Farm Beginnings, which began in Minnesota’s Wabasha County, has since been extended to central Illinois, northern Illinois and Nebraska. Beginning this fall, Farm Beginnings classes will be held in North Dakota as part of a special “Organics 101” program.
As the Benruds assess their own operation and look to the future, they find themselves revisiting the goals they set for themselves 10 years ago while taking the Farm Beginnings class. Those goals include making sure their farming methods are good for the soil and the environment in general and eventually hiring someone to help with milking so they can get away from the farm more. One overall goal is to make sure their children can be safely involved in the operation.
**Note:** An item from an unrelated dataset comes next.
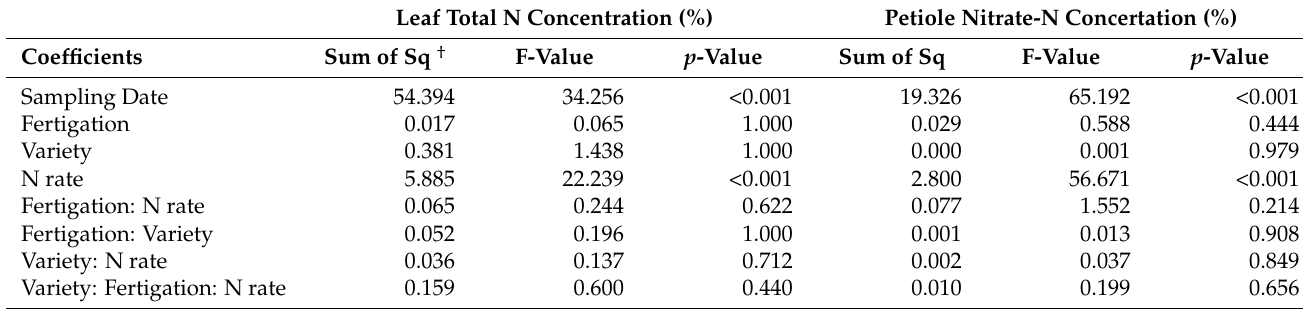
Table 3. Effects of the experimental factors on potato N concentrations.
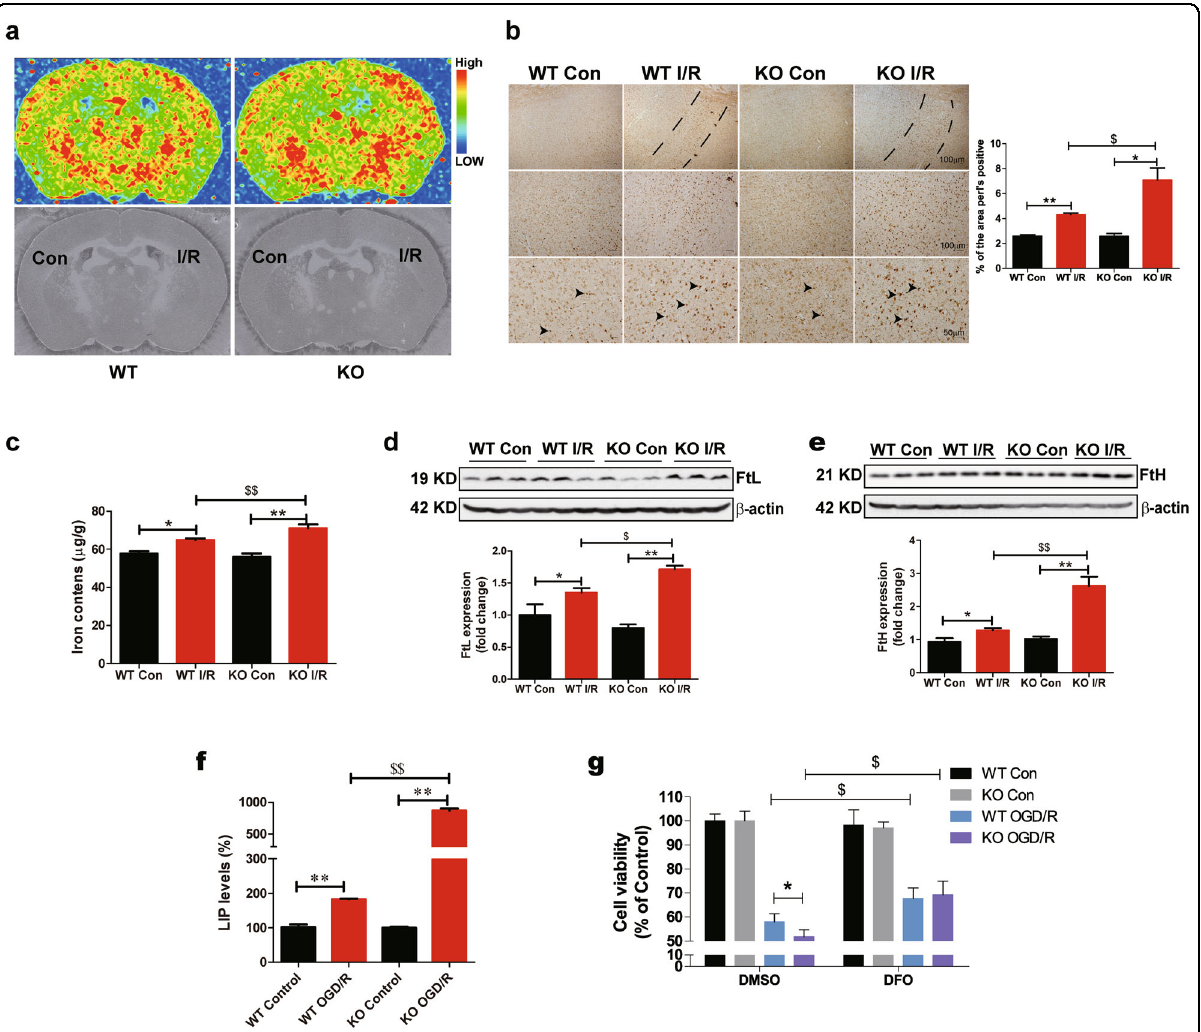
Fig. 5 Deletion of FtMt leads to an elevation in iron after cerebral I/R. a Distribution of iron in the mouse brain after I/R. The upper images show the mapping results with μ -XRF, and the iron levels in different brain regions are indicated by different colours. Blue indicates the lowest iron level, and red indicates the highest iron level, as shown in the illustration. The lower images show the morphology of the brain sections corresponding to the upper images ( n = 3). b Content and distribution of iron as determined by DAB-enhanced Perl ’ s staining and quanti fi cation of the area of Perl ’ s staining in brain sections from mice of different groups ( n = 3). The dotted zone indicates the penumbra. The arrowheads indicate positive staining of iron. c Iron content as determined by ICP-MS in wild-type and Ftmt -knockout mice 24 h after MCAO/reperfusion ( n = 6). Western blot analysis of the iron storage proteins ( d ) FtL and ( e ) FtH ( n = 5). f Primary cultured wild-type and Ftmt -knockout neurons were subjected to OGD for 5 h and reperfusion for 18 h, and the LIP levels were determined ( n = 4). g Primary cultured wild-type and Ftmt -knockout neurons were subjected to OGD treatment for 5 h and then exposed to normal medium with 0.05 μ m DFO for 18 h. Cell viability was determined using an MTT assay ( n = 6). The results are presented as the mean ± SEM. * /$ P < 0.05, ** /$$ P <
Besides the low-cost, environmentally-sound nature of grazing, this method of producing milk drew the Benruds because it could allow the children to help with chores. Their daughter, Emily, already helps get the cows for the milkings and has become a bit of an outspoken expert on grazing rates.
“She said the other day, ‘We should really graze this a little shorter Mom—you’re giving them too much feed,’ ” Michelle says with a laugh.
“It’s amazing how she knows what’s going on with the day-to-day operation,” adds Roger.
They’ve also taken tentative steps toward another long-term goal: mentoring yet another generation of farmers. For the past several months a couple that recently graduated from Farm Beginnings has been coming to the Benrud farm periodically to learn the basics of grass-based dairying.
Says Michelle, “We’re starting to do the kind of giving back that we had always wanted to do.”
Of course, not every day is a bucolic paradise on the Benrud farm. The odds are still stacked against them attaining long-term success. But when one feels confident enough to invite other beginning farmers onto your land to learn the ropes, it’s a good sign your operation is not a paper tiger. Cover curse deflecto.